Heavy Weather
- First edition
- Author: Bruce Sterling
- Cover artist: Jamie S. Warren Youll
- Language: English
- Genre: Science fiction
- Publisher: Bantam Spectra
- Publication date: September 1994
- Publication place: United States
- Media type: Print (hardback)
- Pages: 310
- ISBN: 0-553-09393-2
- OCLC: 30075317
- Dewey Decimal: 813/.54 20
- LC Class: PS3569.T3876 H4 1994

= Heavy Weather (Sterling novel) =

1994 novel by Bruce Sterling

Heavy Weather is a science fiction novel by Bruce Sterling, first published in 1994, about a group of storm chasers in a world where global warming has produced incredibly destructive weather.

==Plot summary==

Set in the year 2031, Heavy Weather depicts a world where mankind has unbalanced the world's ecosystem with their continuing production of greenhouse gases and unchecked expansion. As a result, the weather has become unpredictable and dangerous.

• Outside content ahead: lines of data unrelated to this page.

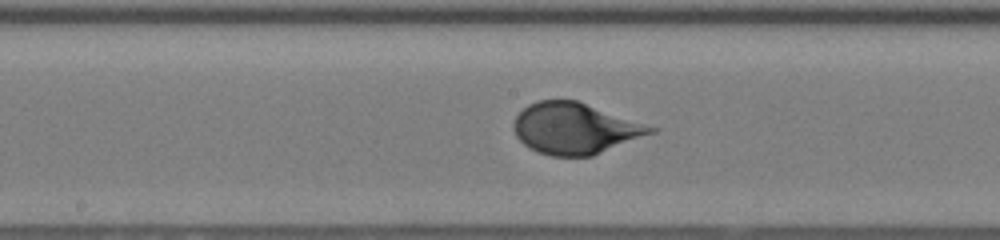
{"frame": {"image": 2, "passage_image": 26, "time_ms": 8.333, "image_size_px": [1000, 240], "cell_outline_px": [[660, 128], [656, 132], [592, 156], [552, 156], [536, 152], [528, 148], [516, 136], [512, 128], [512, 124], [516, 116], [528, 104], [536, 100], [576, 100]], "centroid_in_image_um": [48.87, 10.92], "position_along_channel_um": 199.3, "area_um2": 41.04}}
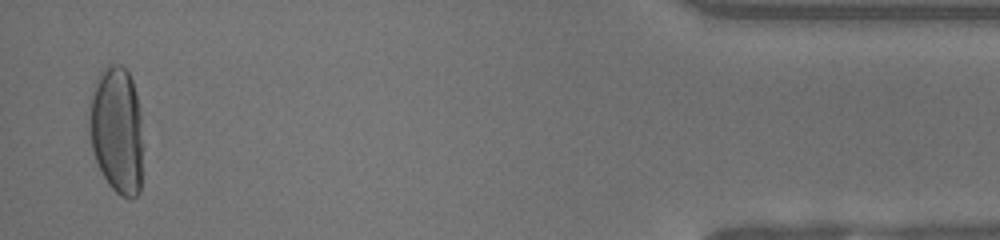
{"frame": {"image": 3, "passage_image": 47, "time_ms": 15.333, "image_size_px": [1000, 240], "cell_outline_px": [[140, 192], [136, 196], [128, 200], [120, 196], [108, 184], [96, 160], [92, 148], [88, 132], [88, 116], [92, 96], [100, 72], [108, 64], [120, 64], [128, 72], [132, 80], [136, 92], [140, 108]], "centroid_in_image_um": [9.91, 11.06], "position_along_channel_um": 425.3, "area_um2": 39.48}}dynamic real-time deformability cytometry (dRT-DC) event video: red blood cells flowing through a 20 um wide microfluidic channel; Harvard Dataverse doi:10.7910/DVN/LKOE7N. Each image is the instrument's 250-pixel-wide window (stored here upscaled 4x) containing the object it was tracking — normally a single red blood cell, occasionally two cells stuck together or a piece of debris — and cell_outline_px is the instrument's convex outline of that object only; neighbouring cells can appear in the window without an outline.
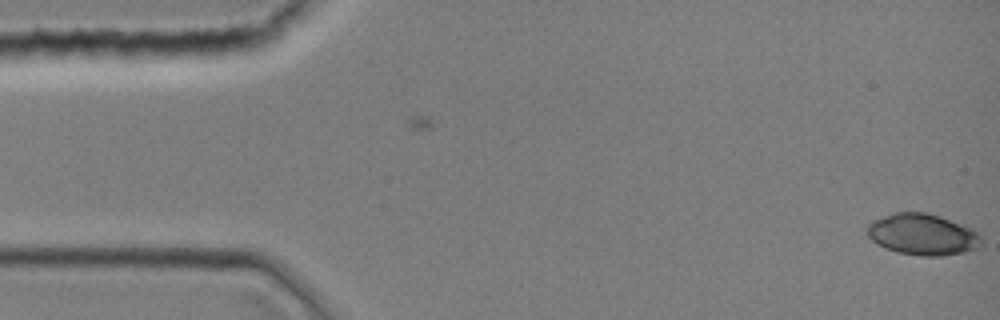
{"species": "common noctule bat (a hibernating species)", "species_latin": "Nyctalus noctula", "temperature_condition": "room temperature", "stored_images_in_passage": 5, "camera_frame_rate_fps": 3000, "um_per_image_px": 0.085, "animal": {"sex": "female", "body_mass_g": 19.0, "forearm_length_mm": 51.5}, "frame": {"image": 1, "passage_image": 5, "time_ms": 1.333, "image_size_px": [1000, 320], "cell_outline_px": [[984, 244], [976, 248], [960, 252], [940, 256], [924, 256], [896, 252], [884, 248], [876, 244], [868, 236], [864, 228], [872, 220], [892, 212], [928, 212], [940, 216], [972, 228], [980, 232]], "centroid_in_image_um": [78.39, 19.91], "position_along_channel_um": 6.6, "area_um2": 27.92}}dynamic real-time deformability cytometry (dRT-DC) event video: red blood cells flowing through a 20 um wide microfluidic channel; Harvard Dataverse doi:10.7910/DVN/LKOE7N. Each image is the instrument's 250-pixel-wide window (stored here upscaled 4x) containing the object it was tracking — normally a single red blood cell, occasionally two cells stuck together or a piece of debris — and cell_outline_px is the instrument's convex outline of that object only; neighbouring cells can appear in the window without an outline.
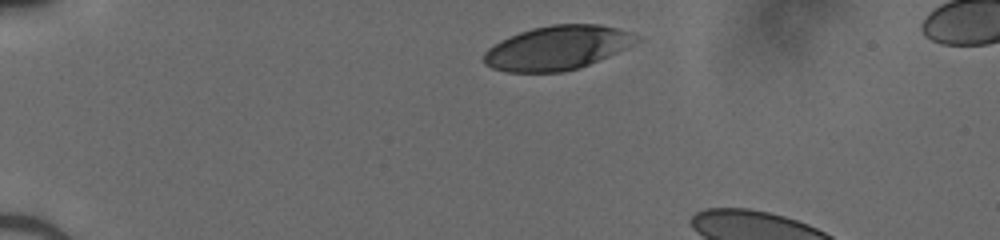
{"species": "human", "species_latin": "Homo sapiens", "temperature_condition": "cold", "stored_images_in_passage": 7, "camera_frame_rate_fps": 3000, "um_per_image_px": 0.085, "donor": {"sex": "male"}, "frame": {"image": 1, "passage_image": 1, "time_ms": 0.0, "image_size_px": [1000, 240], "cell_outline_px": [[640, 40], [608, 56], [580, 68], [564, 72], [508, 72], [492, 68], [484, 64], [484, 52], [488, 48], [500, 40], [520, 32], [532, 28], [552, 24], [600, 24], [616, 28], [640, 36]], "centroid_in_image_um": [47.34, 4.07], "position_along_channel_um": 37.7, "area_um2": 39.07}}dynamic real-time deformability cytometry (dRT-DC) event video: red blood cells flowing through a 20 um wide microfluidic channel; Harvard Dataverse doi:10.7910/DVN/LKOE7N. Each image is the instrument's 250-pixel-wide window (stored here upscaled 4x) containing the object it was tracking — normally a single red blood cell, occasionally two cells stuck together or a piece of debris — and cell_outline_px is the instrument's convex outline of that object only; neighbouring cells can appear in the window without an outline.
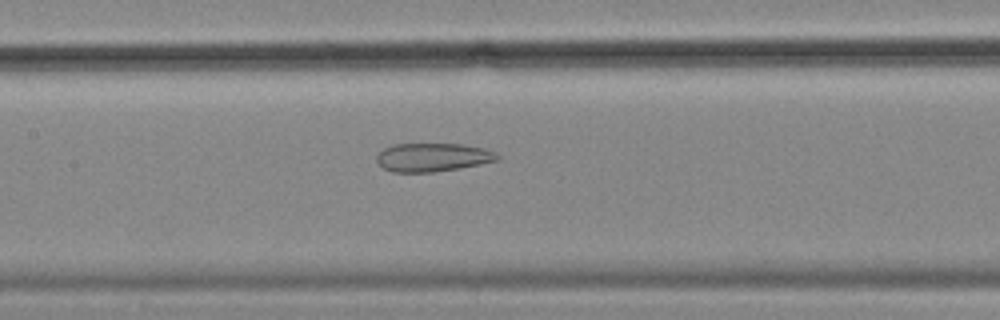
{"species": "common noctule bat (a hibernating species)", "species_latin": "Nyctalus noctula", "temperature_condition": "cold", "stored_images_in_passage": 55, "camera_frame_rate_fps": 3000, "um_per_image_px": 0.085, "animal": {"sex": "female", "body_mass_g": 18.4}, "frame": {"image": 1, "passage_image": 25, "time_ms": 8.0, "image_size_px": [1000, 320], "cell_outline_px": [[500, 160], [480, 164], [432, 172], [392, 172], [384, 168], [376, 160], [376, 156], [384, 148], [392, 144], [460, 144], [484, 148], [496, 152], [500, 156]], "centroid_in_image_um": [36.79, 13.36], "position_along_channel_um": 170.6, "area_um2": 19.94}}
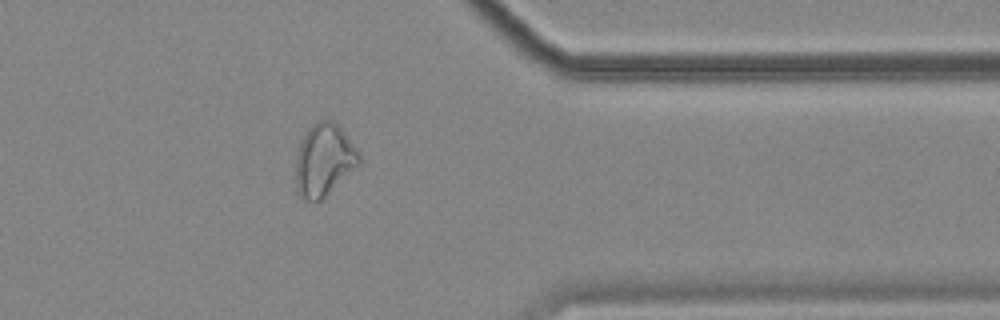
{"frame": {"image": 2, "passage_image": 44, "time_ms": 14.333, "image_size_px": [1000, 320], "cell_outline_px": [[360, 164], [320, 200], [304, 200], [296, 192], [296, 156], [300, 140], [304, 132], [308, 128], [320, 120], [332, 120], [344, 132], [360, 152]], "centroid_in_image_um": [27.52, 13.58], "position_along_channel_um": 383.9, "area_um2": 26.59}}
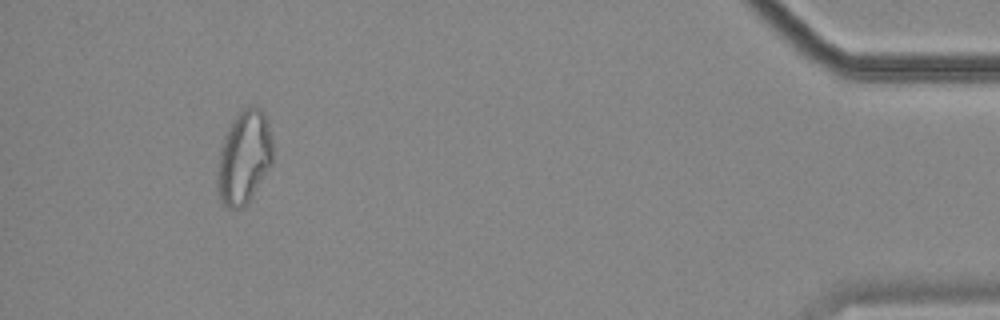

Powerful storms routinely leave trails of devastation in their wake. Alex Unger, a young man suffering from numerous medical problems, is liberated from an illegal Mexican clinic by his sister Janey and brought back to America to her group of friends and colleagues, the Storm Troupe. The Troupe are dedicated and knowledgeable storm chasers who use high technology to document and research the weather, led by Janey's lover, the charismatic and brilliant scientist Jerry Mulcahey. They are preparing to meet an F-6, a storm of truly monstrous proportions.

The novel deals with scenarios directly extrapolated from emergent issues relevant to the time frame of its creation, such as antibiotic resistant disease, climate change, and social collapse due to monetary disintegration among others.